--- START ---

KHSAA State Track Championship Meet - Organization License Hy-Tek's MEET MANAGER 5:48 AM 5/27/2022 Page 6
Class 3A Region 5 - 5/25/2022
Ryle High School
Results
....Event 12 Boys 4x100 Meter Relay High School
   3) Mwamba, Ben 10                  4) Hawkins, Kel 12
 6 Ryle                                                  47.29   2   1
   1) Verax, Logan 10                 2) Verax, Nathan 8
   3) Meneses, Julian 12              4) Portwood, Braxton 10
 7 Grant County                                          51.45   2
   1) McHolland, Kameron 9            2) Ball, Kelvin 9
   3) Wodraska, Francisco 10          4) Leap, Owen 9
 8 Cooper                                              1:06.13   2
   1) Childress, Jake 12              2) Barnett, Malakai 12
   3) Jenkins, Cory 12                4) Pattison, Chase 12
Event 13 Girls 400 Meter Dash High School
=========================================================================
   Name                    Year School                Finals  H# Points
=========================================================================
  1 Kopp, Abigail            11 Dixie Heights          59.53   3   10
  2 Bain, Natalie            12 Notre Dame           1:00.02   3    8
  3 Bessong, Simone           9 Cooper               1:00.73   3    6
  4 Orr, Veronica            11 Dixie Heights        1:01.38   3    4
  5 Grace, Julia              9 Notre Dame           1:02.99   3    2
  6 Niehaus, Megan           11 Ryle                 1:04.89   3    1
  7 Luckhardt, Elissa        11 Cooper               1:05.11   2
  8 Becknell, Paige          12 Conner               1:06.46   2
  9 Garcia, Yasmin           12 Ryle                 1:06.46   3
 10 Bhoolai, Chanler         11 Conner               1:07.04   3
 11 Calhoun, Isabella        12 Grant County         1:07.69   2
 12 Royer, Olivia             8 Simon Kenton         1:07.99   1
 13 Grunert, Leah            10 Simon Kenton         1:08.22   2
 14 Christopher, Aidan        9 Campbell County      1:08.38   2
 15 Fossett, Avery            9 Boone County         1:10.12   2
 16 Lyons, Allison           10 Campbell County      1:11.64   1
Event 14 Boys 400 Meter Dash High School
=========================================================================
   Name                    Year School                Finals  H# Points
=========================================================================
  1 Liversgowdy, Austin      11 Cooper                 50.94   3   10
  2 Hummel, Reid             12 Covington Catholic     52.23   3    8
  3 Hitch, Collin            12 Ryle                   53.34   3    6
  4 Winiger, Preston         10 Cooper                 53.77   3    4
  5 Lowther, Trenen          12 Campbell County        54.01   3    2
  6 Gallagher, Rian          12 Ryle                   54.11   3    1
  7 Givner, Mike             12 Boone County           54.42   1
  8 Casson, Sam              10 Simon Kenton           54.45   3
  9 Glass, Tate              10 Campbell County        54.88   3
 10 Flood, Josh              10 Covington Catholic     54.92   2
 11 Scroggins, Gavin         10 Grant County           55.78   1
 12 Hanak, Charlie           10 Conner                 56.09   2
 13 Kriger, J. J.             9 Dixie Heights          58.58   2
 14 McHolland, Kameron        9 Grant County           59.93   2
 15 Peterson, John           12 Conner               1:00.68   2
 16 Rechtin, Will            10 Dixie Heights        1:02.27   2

--- END ---

Required work:
Reproduce the lines of the entries above exactly, but only from the line containing "12 Hanak, Charlie" through the final line.

Answer to the exercise:
 12 Hanak, Charlie           10 Conner                 56.09   2
 13 Kriger, J. J.             9 Dixie Heights          58.58   2
 14 McHolland, Kameron        9 Grant County           59.93   2
 15 Peterson, John           12 Conner               1:00.68   2
 16 Rechtin, Will            10 Dixie Heights        1:02.27   2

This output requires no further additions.